Source passage:
Before you worry: I've been in love before. So I'm not concerned about myself. (At least not on that count.) Yet I've run into people who haven't been in love. Ever.

Once you've hit your thirties—if not before—shouldn't you have been in romantic love at least once?

This is in no way a criticism. A person doesn't have to be a sociopath to have never fallen in love. In a way, people who've never experienced romantic love are fortunate: They've escaped heartbreak. (For those of you who have borne the shards of a broken heart, you know how truly rending it is—and how long it takes the heart to mend.) In another way, people without past or current romantic love are unfortunate: They've never felt love's transcendental bliss.

Yet I wonder: Are people who have never been in love unable to love? Or are they unable to allow themselves to fall?

Reasons aside for being unable to love or unable to fall—for these are likely myriad—should someone be wary of dating a person who has never felt romantic love?

In other words, is a person's past love or lack thereof a fair litmus test for determining whether it's a good idea to date him with intention? Not that anyone should eliminate someone from the dating pool simply because he has not loved—perhaps he just hasn't met anyone who inspired love in him, even over a series of decades—but is it a worthwhile data point? Similar to whether he gets along with his family? Or whether he likes to exercise?

There's an added benefit to the love question litmus test: You may find he falls in love too easily and is madly in love with everyone he dates. That's an entirely different set of issues.

Tell me: Would you feel trepidation dating someone who had never been in love?

What to work on:
Write out the passage on never having been in love word for word, from "In other words, is" to "likes to exercise?".

Saved entries:
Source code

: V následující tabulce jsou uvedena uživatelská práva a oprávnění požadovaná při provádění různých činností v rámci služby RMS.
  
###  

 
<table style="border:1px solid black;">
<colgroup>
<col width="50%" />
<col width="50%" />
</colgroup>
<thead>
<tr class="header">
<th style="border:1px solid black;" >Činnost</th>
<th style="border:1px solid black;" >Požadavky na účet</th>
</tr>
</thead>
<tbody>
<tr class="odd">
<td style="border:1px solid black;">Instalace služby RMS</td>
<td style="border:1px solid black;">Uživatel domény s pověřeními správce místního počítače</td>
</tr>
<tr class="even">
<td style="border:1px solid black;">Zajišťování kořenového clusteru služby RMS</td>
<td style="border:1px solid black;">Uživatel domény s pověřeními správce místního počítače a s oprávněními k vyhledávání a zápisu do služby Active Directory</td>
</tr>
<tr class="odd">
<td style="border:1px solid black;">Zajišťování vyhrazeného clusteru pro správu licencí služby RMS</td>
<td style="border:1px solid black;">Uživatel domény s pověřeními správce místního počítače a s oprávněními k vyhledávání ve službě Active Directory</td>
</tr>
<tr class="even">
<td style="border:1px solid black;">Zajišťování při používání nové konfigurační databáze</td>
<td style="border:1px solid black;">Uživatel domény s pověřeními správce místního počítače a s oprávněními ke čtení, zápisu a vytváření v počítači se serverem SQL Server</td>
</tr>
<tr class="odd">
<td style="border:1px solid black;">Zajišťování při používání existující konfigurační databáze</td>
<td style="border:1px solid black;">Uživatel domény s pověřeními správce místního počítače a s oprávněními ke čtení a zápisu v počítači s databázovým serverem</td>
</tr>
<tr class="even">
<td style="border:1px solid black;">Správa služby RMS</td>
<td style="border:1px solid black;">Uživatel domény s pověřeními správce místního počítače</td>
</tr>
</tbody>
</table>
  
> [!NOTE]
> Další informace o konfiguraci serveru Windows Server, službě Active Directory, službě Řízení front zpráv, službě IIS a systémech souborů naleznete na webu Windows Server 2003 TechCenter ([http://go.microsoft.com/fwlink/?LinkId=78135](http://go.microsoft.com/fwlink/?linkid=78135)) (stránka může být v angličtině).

Solution for this task:
In other words, is a person's past love or lack thereof a fair litmus test for determining whether it's a good idea to date him with intention? Not that anyone should eliminate someone from the dating pool simply because he has not loved—perhaps he just hasn't met anyone who inspired love in him, even over a series of decades—but is it a worthwhile data point? Similar to whether he gets along with his family? Or whether he likes to exercise?